# Selected text:

*** Block opens ***

A mostly featureless rectangle, the Nintendo Switch Dock cradles the Nintendo Switch and is necessary to playing games on the television. There are two USB ports on the side, the purpose of them aren’t immediately clear. (It’s possible they’re there because everything needs USB ports these days.) It seems likely that the Dock will charge the Switch, but who knows if it contributes anything else, like increased hardware power. Maybe the Dock bumps the frame-rate from 30 to 60?

The trailer showed the action switching from television to Switch screen immediately, which is great should it work that way without delay.


Nintendo’s trailer showcased a handful of games, specifically The Legend of Zelda: Breath of the Wild, The Elder Scrolls V: Skyrim (presumably the upcoming Remastered version), and a new Super Mario title. Mario Kart and Splatoon were also shown, but it’s difficult to determine whether they’re “remastered” ports of the Wii U versions with added content or sequels. USGamer also claims that the NBA game is NBA2K, and I don’t have enough familiarity with that franchise to disagree.

In addition, Nintendo released a list of publishers and developers signed to work on Nintendo Switch. Many are obvious — Sega, Capcom, Activision, Electronic Arts — and others are less so. Has any modern Nintendo console seen support from Bethesda or Take Two? I’ve already seen a few people excited about From Software hopefully bringing Dark Souls over. Same for Atlus and Persona 5.

*** Block closes ***

# Stored data:
*** Block opens ***

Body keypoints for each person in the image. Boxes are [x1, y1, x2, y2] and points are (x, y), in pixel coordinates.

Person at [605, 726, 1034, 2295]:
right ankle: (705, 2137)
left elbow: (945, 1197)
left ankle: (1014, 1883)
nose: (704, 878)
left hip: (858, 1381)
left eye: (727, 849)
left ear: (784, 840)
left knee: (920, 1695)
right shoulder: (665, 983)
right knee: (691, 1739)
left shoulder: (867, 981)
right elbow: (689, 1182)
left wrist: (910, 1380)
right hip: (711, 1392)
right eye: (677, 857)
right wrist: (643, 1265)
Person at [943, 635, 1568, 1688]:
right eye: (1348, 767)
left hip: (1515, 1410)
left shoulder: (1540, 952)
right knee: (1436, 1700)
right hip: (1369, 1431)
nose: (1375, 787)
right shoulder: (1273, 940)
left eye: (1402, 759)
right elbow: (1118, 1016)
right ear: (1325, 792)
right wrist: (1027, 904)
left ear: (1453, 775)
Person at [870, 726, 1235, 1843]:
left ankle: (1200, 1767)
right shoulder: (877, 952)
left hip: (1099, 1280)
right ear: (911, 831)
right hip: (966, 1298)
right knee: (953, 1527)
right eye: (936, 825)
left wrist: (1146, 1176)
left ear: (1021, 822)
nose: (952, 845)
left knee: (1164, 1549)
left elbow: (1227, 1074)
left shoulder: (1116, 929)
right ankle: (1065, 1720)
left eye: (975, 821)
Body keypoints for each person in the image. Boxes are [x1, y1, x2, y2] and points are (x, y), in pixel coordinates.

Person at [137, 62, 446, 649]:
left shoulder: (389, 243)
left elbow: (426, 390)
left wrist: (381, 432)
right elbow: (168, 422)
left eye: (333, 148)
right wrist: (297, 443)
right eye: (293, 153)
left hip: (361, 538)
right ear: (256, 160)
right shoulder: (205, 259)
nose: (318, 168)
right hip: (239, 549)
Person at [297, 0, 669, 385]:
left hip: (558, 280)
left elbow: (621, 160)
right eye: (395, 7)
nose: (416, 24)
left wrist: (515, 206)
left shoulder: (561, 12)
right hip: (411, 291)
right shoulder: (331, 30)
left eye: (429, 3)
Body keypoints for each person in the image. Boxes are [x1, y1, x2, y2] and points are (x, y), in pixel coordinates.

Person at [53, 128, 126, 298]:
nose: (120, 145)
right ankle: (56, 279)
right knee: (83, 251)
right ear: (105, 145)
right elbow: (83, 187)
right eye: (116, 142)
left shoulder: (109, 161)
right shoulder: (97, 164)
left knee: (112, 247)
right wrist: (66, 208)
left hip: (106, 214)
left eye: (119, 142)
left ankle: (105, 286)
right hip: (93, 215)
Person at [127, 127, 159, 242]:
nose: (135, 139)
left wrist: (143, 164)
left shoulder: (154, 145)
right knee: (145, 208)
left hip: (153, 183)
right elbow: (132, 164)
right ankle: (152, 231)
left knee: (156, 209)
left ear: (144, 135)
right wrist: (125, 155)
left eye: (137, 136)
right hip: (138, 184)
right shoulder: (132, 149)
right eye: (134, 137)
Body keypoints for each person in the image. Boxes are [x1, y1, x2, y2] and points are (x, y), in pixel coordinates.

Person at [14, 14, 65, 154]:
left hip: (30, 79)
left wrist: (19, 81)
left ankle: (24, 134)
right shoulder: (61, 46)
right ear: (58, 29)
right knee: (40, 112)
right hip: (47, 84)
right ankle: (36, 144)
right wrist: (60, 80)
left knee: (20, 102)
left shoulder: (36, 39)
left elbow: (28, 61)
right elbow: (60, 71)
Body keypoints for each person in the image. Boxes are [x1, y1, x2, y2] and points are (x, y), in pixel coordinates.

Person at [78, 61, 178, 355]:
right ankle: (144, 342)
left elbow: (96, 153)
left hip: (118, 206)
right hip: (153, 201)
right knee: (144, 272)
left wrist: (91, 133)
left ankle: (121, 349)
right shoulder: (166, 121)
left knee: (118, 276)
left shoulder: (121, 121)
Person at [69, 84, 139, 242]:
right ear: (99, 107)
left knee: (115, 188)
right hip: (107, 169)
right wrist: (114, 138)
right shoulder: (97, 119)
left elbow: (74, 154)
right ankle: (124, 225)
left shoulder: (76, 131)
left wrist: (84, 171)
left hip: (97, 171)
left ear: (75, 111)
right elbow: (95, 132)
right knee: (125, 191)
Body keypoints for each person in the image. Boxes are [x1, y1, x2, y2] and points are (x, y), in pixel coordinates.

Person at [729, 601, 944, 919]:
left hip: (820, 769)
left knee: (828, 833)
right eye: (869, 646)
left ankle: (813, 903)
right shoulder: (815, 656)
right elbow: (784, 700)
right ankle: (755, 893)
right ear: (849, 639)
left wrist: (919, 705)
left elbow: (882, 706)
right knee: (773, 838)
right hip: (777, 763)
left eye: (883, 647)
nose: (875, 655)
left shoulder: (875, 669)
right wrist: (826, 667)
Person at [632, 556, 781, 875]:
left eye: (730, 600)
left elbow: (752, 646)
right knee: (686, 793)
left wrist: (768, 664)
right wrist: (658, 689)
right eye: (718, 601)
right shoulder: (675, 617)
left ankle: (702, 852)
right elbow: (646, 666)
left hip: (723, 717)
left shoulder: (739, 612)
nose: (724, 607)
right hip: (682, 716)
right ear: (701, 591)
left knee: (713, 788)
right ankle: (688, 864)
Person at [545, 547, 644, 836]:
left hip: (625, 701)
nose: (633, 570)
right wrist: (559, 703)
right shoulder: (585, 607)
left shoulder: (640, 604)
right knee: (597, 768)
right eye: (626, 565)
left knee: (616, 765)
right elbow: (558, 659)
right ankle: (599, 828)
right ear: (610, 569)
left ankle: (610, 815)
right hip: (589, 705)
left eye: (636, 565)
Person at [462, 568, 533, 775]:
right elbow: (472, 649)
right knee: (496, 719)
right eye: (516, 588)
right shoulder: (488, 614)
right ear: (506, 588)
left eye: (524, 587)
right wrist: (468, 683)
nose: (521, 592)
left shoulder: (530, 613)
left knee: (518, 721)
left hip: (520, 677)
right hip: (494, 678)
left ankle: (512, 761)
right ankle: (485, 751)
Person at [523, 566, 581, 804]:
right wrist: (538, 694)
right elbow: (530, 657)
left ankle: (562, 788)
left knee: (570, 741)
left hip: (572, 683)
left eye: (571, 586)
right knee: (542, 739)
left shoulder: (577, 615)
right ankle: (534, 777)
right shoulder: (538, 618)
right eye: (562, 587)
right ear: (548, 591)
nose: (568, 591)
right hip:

*** Block closes ***

Rewrite everything in the Nintendo Switch passage from "Nintendo’s trailer showcased" down to "franchise to disagree.", putting "new installments" where it says "sequels". The listing plays no part in this work.

Nintendo’s trailer showcased a handful of games, specifically The Legend of Zelda: Breath of the Wild, The Elder Scrolls V: Skyrim (presumably the upcoming Remastered version), and a new Super Mario title. Mario Kart and Splatoon were also shown, but it’s difficult to determine whether they’re “remastered” ports of the Wii U versions with added content or new installments. USGamer also claims that the NBA game is NBA2K, and I don’t have enough familiarity with that franchise to disagree.